Wednesday, August 4, 2010

Something's stinky...let's eat it.

I'm sure by now many of you have heard the big news of the day.  No, I'm not referring to the story citing evidence that Levi Leipheimer may have doped during his seventh place finish at the 2005 Tour de France.  I'm talking of the dog in Grand Rapids, Michigan that chewed off his owner's infected toe after the man had passed out from a margarita bender. 

Apparently the dog's owner Jerry Douthett had a long standing infection of his toe that continued to worsen to the point that neighborhood dogs actually came and sniffed at it like a piece of rotting garbage.  Despite his wife being a registered nurse, she apparently remained ignorant to the fact that she was sharing a bed with her husband's dead big toe and Jerry himself chose not to seek medical attention.  When he finally conceded that he needed to see a doctor, he decided to liquor himself up real good on "4 or5 beers and...two giant golden margaritas" after which he proceeded to pass out.  When he woke up, his dog, Kiko, was chewing on his toe like it was a greasy pig's ear.  Not surprisingly, Kiko's ingestion of the toe led to Jerry's hospitalization and subsequent diagnosis of diabetes - a shock to them all....especially to his wife, THE REGISTERED NURSE.  So what does this all have to do with cycling you may ask?  Well, Jerry's blood glucose level was nearly as elevated as Leipheimer's "off-score" index.  An "off score" index is based on an equation considering both hemoglobin and reticulocytes (or young red blood cells).  Whereas a score of 85-95 is considered normal, a score of 133 or higher is evidence of doping.  Leipheimer's score was 132.8 according to Hans-Michel Holczer who was at the time, the team manager of Gerolsteiner, the team Levi raced for in 2005.  That year, Leipheimer finished 7th behind Lance Armstrong in the Tour and beat Jan Ulrich in the Tour of Germany.    I think I smell something else as stinky as Jerry Douthett's toe, and so did Holczer back in the day.  But unlike Kiko, he wasn't about to bite on it.
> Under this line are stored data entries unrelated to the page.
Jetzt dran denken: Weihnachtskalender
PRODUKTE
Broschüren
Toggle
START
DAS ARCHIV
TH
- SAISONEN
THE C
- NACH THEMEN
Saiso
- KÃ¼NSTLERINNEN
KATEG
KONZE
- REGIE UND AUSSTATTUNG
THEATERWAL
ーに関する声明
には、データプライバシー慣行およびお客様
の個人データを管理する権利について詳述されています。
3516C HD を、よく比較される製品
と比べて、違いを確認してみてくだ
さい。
If we can gleen anything from the tale of Jerry's toe regarding the world of professional cycling, it's these two things. 

Lesson #1) Maybe dogs like Kiko could be trained to sniff doping agents like EPO and testosterone patches....however based on how Kiko tackled the sniffed toe condition, most of the pro peloton would have probably lost chunks of their nutsacks by now, as the scrotum apparently is the place of choice for testosterone patch application according to this site. 
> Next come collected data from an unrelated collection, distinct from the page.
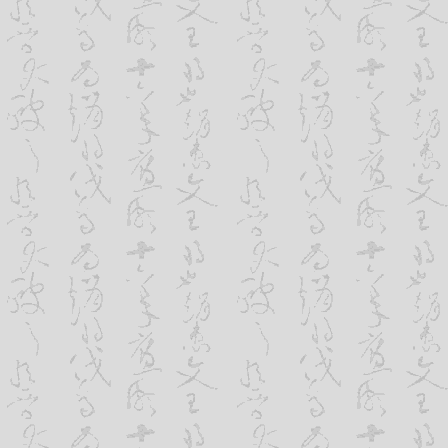
定的服务器资源。如果在虚拟主机上过多
这个概念对于常规的，访问量不大的企业
定会慢，所以没有必要，请尽量使用静态的
因为虽然不少网络公司说我们的服务器并
三、使用iframe嵌套另一页面
个企业网站，怎么可能在短短瞬间达到这
如果你要在网站上插入一些广告代码，又
有一种可能沈阳网站建设，网站安全稳定运
话，那么，使用iframe最合适不过了。
攻击了。
的页面去，然后在首页用如下的代码将该
四、主机流量：其实只要结合我们什么
告页面的延迟而拖了整个首页的显示。
现在像中国移动、中国联通等，对手机上
四、不要将整个页面内容塞到一个Table中
块钱可以购买50M数据流量一样，虽然我
这是网页设计的问题了，很多站长为了追
念，但是流量是真实存在的。机房的服务
内容都塞进了一个Table(表格)里，然后再
于企业宣传展示型网站，虚拟主机只要每个
这种网站的显示速度是绝对慢的。因为Tab
了。很多网站一个月，沈阳网站建设即使1
后才显示出来的，如果某些内容无法访问
根本没有多少人访问。
正确的做法是：将内容分割到几个具有相同格
一个Table里。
(This dude better cut his nails before handling his boys, or else he's going to risk a nasty fingernail scratch....or maybe this is his which case she has some serious man-hands.)

Lesson #2) Much like Jerry's wife, sometimes those closest to us know us least.  Take the recent announcements by both the Contador brothers and their new director sportif, Bjarne Riis.
Riis tells cyclingnews that he wants to be a part of Contador's goal in winning the grand tour triple crown: Giro, Tour and Vuelta: "Alberto's ambition is to win all three major stage races in the same year, and I want to be part of it."

Not 24 hours later, velonation reports that Bert and Fran believe there was something lost in translation for Riis...and that they have no intention of trying to win all three.

But, just as one's man trash is another's treasure, so too can one man's dead appendage be a meal for his dog.  Similarly, we the armchair cycling enthusiasts sit back and feast on all of the diseased shit being thrown our way, feeling oddly sated.  Which is more disturbing?